What you need to do: Every line below between the line holding "Sostenibilidad" and the line holding "substância irritante para a pele, podendo, em", inclusive, should be repeated exactly, and all other lines omitted.

##### Recorded information

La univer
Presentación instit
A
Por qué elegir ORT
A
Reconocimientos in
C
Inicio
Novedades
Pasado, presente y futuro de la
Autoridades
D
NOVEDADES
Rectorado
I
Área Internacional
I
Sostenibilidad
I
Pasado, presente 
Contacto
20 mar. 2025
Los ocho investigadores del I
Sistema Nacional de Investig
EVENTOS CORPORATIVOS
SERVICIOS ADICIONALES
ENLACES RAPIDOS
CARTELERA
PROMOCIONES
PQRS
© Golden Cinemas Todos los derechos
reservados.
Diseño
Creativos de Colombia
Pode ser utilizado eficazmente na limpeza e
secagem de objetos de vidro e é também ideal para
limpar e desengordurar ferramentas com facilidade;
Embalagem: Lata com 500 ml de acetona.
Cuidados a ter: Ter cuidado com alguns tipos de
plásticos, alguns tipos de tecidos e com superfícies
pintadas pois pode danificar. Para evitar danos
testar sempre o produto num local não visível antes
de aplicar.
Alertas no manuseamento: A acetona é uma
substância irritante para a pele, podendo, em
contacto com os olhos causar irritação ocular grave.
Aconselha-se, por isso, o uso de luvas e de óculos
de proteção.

##########
##### Recorded information

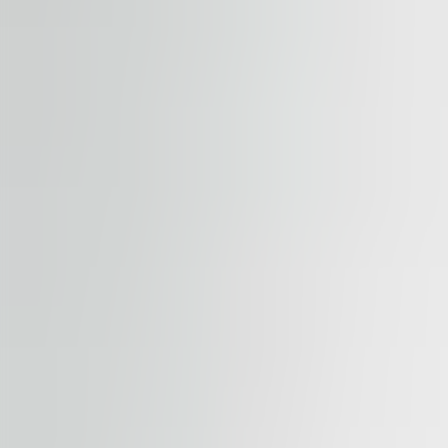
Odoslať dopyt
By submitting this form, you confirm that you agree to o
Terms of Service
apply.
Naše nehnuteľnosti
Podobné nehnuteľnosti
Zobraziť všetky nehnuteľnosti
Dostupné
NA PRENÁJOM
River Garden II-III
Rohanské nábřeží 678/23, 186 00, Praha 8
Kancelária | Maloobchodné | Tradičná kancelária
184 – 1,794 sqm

##########

Answer to this problem:
Sostenibilidad
I
Pasado, presente 
Contacto
20 mar. 2025
Los ocho investigadores del I
Sistema Nacional de Investig
EVENTOS CORPORATIVOS
SERVICIOS ADICIONALES
ENLACES RAPIDOS
CARTELERA
PROMOCIONES
PQRS
© Golden Cinemas Todos los derechos
reservados.
Diseño
Creativos de Colombia
Pode ser utilizado eficazmente na limpeza e
secagem de objetos de vidro e é também ideal para
limpar e desengordurar ferramentas com facilidade;
Embalagem: Lata com 500 ml de acetona.
Cuidados a ter: Ter cuidado com alguns tipos de
plásticos, alguns tipos de tecidos e com superfícies
pintadas pois pode danificar. Para evitar danos
testar sempre o produto num local não visível antes
de aplicar.
Alertas no manuseamento: A acetona é uma
substância irritante para a pele, podendo, em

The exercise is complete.